You are viewing a plain text version of this content. The canonical link for it is here.
Posted to dev@spamassassin.apache.org by bu...@bugzilla.spamassassin.org on 2005/02/13 10:40:18 UTC

[Bug 4135] New: Suggestion for Improved Bayesian Filtering

http://bugzilla.spamassassin.org/show_bug.cgi?id=4135

           Summary: Suggestion for Improved Bayesian Filtering
           Product: Spamassassin
           Version: 3.0.2
          Platform: PC
        OS/Version: other
            Status: NEW
          Severity: normal
          Priority: P3
         Component: spamassassin
        AssignedTo: dev@spamassassin.apache.org
        ReportedBy: tom@hedges.com


1) Use current rules to convert special character-mixed Ascii to common ASCII text through incoming e-
mail.
2) By analyzing boundaries between text and HTML, develop heuristics to discard leading and trailing plain 
text "red herring" blocks of text that are added simply to undermine conventional Bayesian analysis.
3) Use techology from speech recognition to discard semantically unlike groups of 2, 3 and 4 words (work 
by Dragon and ViaVioce is very advanced in this area).
4) Only do Bayesian analysis after performing thr prior steps to reduce "poisoning".



------- You are receiving this mail because: -------
You are the assignee for the bug, or are watching the assignee.

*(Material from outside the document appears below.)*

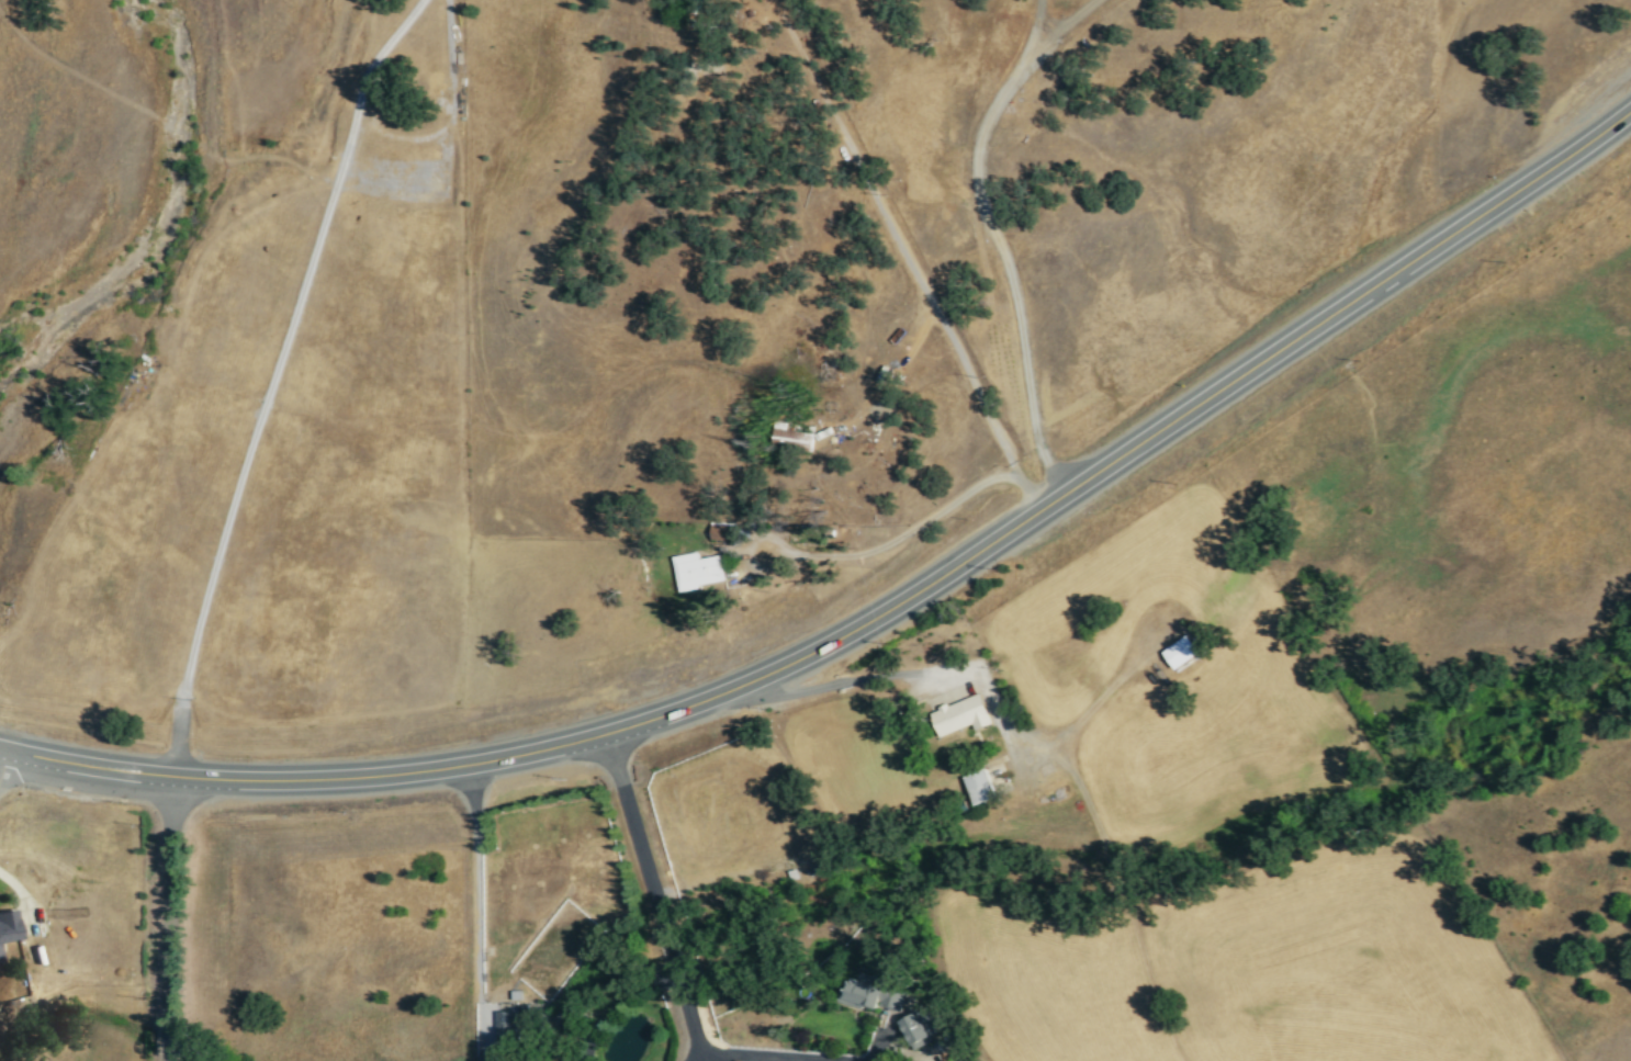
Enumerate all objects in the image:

[Bug 4135] Suggestion for Improved Bayesian Filtering

Posted by bu...@bugzilla.spamassassin.org.
http://issues.apache.org/SpamAssassin/show_bug.cgi?id=4135


jm@jmason.org changed:

           What    |Removed                     |Added
----------------------------------------------------------------------------
             Status|NEW                         |RESOLVED
         Resolution|                            |WONTFIX




------- Additional Comments From jm@jmason.org  2007-04-16 05:38 -------
I think the meat of this will be implemented in the Bayesian Noise Reduction
code being written in this year's summer of code...



------- You are receiving this mail because: -------
You are the assignee for the bug, or are watching the assignee.

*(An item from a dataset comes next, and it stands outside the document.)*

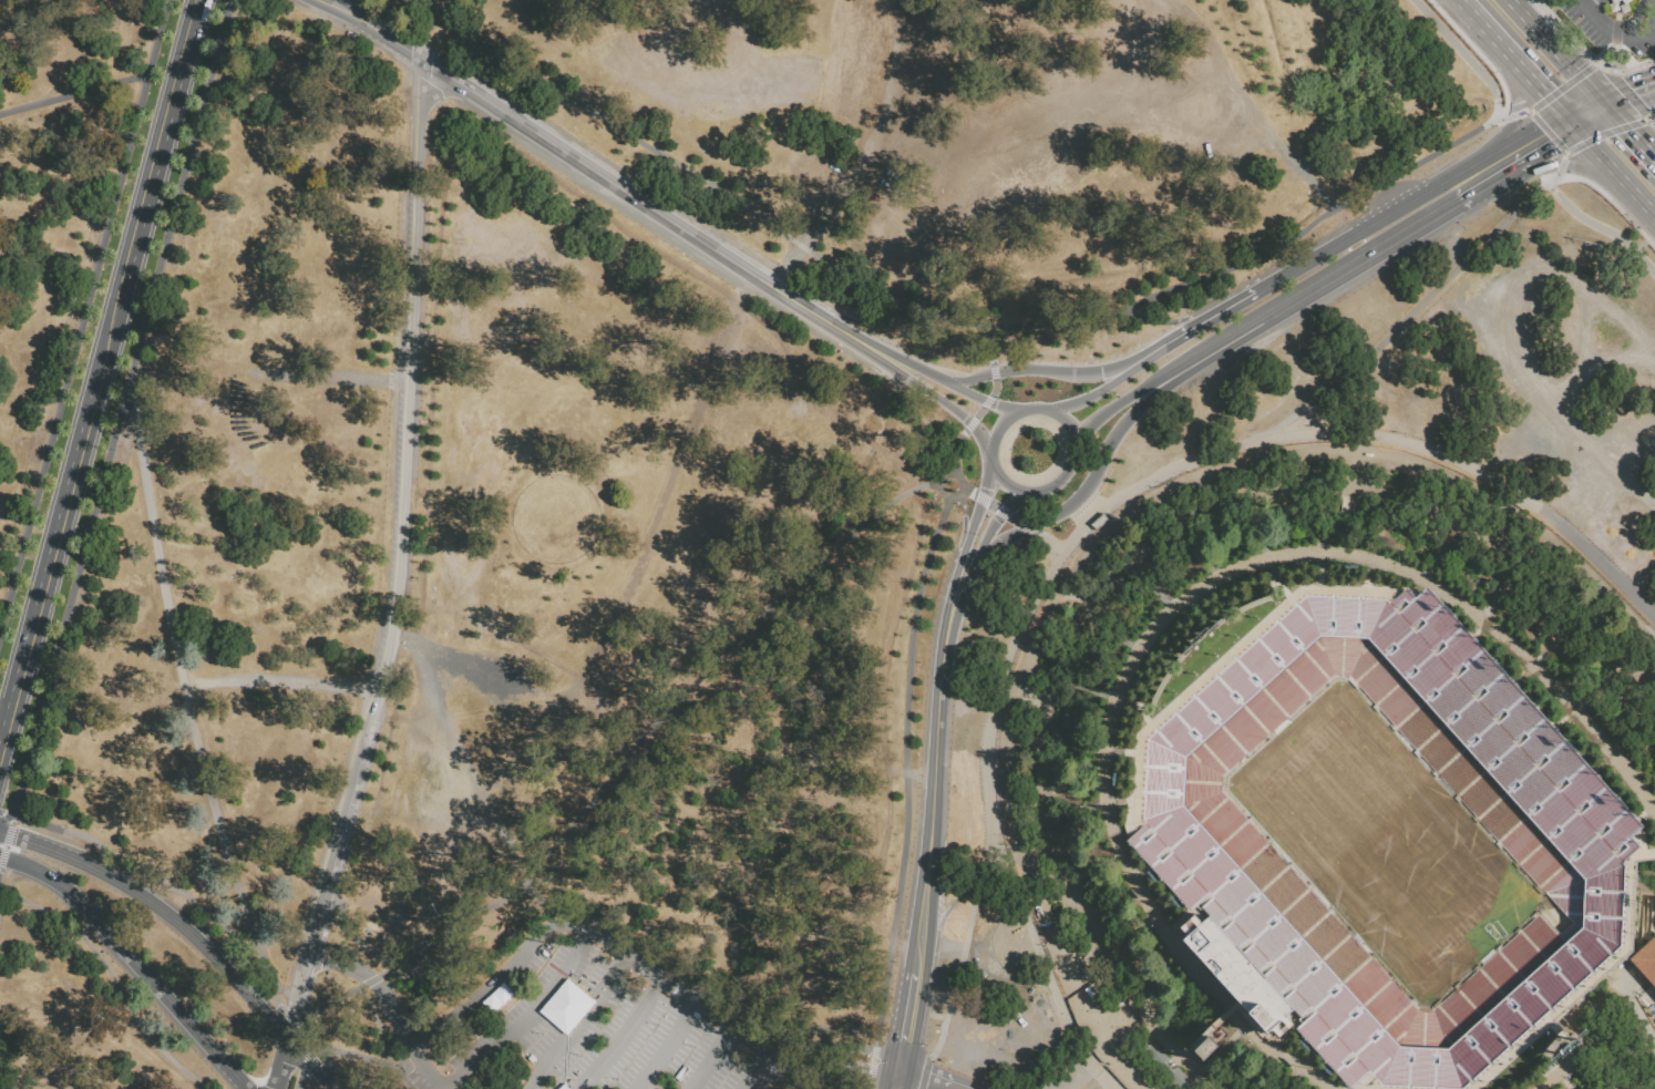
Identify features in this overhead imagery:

Re: [Bug 4135] New: Suggestion for Improved Bayesian Filtering

Posted by Robert Menschel <Ro...@Menschel.net>.
Sunday, February 13, 2005, 1:40:18 AM, tom@hedges.com wrote:

> http://bugzilla.spamassassin.org/show_bug.cgi?id=4135
>            Summary: Suggestion for Improved Bayesian Filtering
>         ReportedBy: tom@hedges.com

> 2) By analyzing boundaries between text and HTML, develop heuristics
> to discard leading and trailing plain text "red herring" blocks of
> text that are added simply to undermine conventional Bayesian
> analysis.

Tom, Do you find that these "red herring" blocks of text actually
cause any problems?  I find that their very use of randomized text, or
literary text, provides fodder for Bayes because of their significant
difference from conversational email, technical email, and newsletter
email (none of which bears enough of a relationship with the red
herring sections to cause Bayes any confusion here).

Bob Menschel




[Bug 4135] Suggestion for Improved Bayesian Filtering

Posted by bu...@bugzilla.spamassassin.org.
http://bugzilla.spamassassin.org/show_bug.cgi?id=4135


Bob@Menschel.net changed:

           What    |Removed                     |Added
----------------------------------------------------------------------------
   Target Milestone|Undefined                   |Future






------- You are receiving this mail because: -------
You are the assignee for the bug, or are watching the assignee.